→ Task objective: From the entries below, gather every line containing the string "image".

→ Records provided:
<<<<

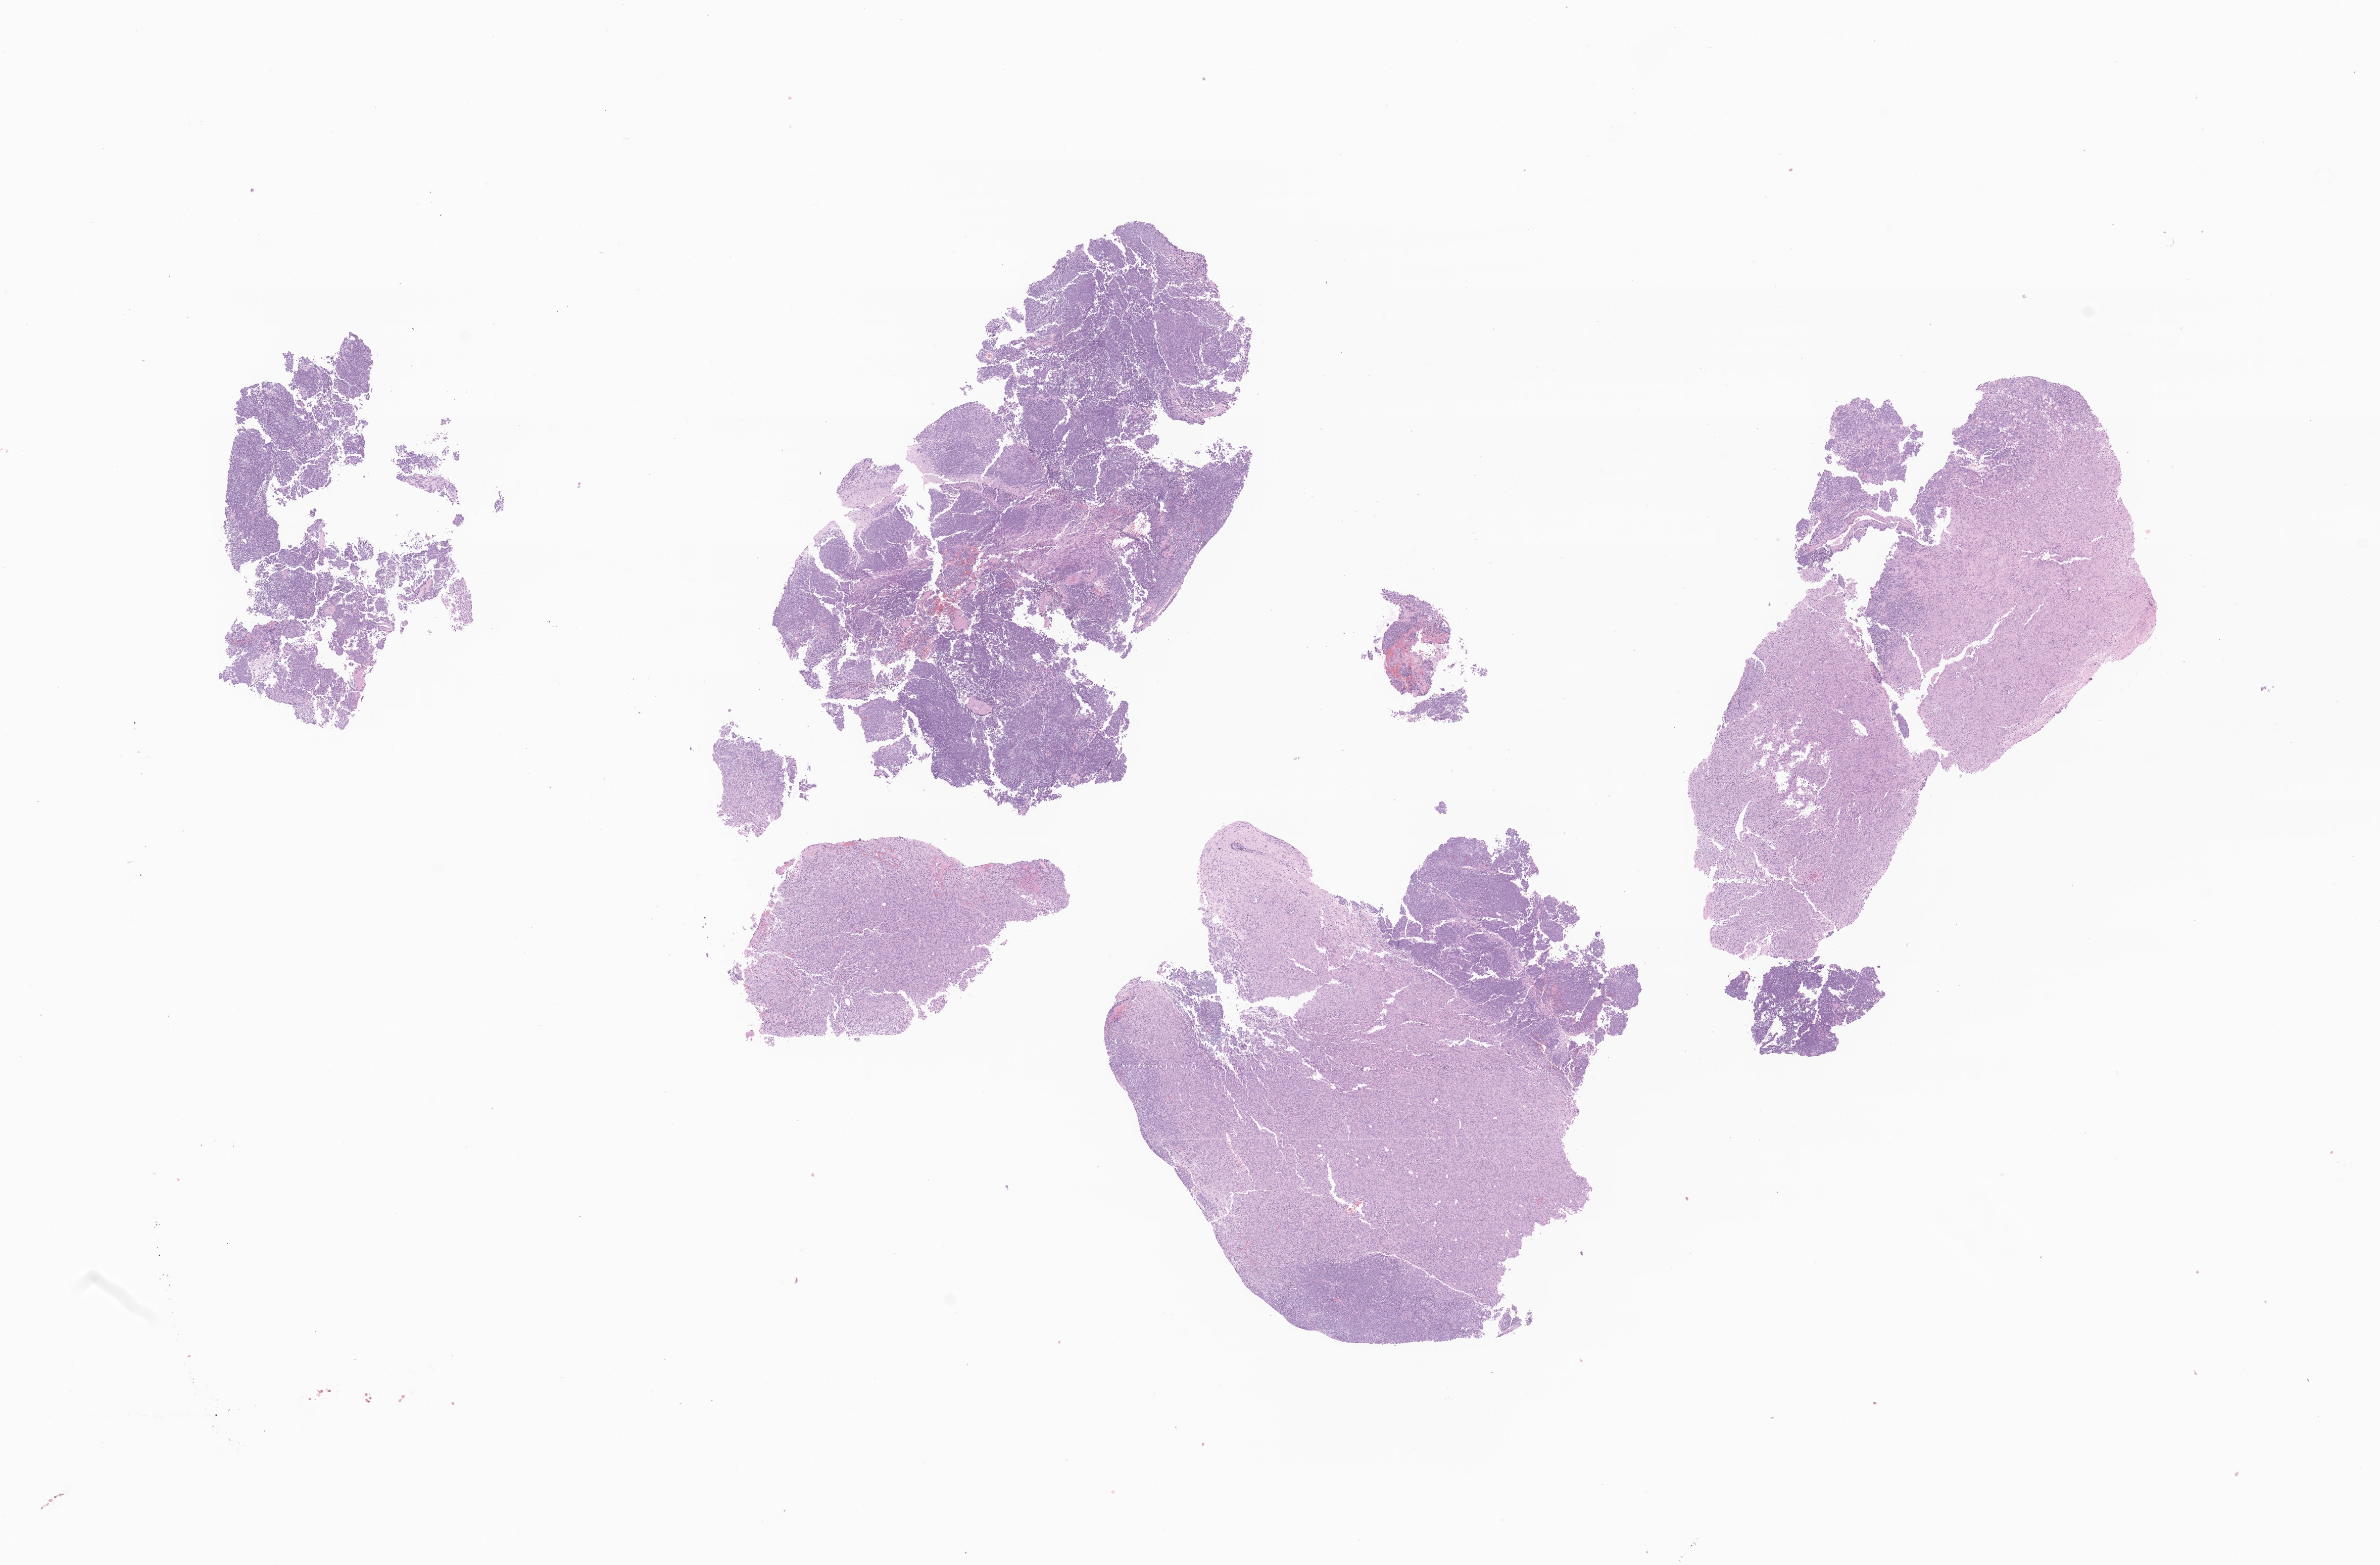
H&E whole-slide image of tumor tissue from the brain — whole scanned area (about 19.9 x 13.1 mm) shown as a low-resolution overview; formalin-fixed, paraffin-embedded (FFPE) tissue. Patient: female, age 115 months.
Diagnosis (ICD-O-3 morphology term): Medulloblastoma, NOS.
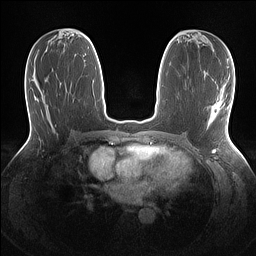
Breast MRI (dynamic contrast-enhanced), one axial slice; dynamic contrast-enhanced series, time point 2 of 7 at this slice position (early post-contrast); 1.5 T; TE 1.4 ms, TR 5 ms; 256 × 256 image matrix, field of view 320 × 320 mm. Female patient.
Annotated regions visible in this slice (semi-automatic segmentation, software-assisted and operator-edited):
- enhancing-tissue mask used for the functional tumour volume (all voxels passing the contrast-enhancement thresholds inside the analysis volume; usually the tumour): bounding box [x1, y1, x2, y2] px = [217, 107, 219, 110]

>>>>

→ Written response:
H&E whole-slide image of tumor tissue from the brain — whole scanned area (about 19.9 x 13.1 mm) shown as a low-resolution overview; formalin-fixed, paraffin-embedded (FFPE) tissue. Patient: female, age 115 months.
Breast MRI (dynamic contrast-enhanced), one axial slice; dynamic contrast-enhanced series, time point 2 of 7 at this slice position (early post-contrast); 1.5 T; TE 1.4 ms, TR 5 ms; 256 × 256 image matrix, field of view 320 × 320 mm. Female patient.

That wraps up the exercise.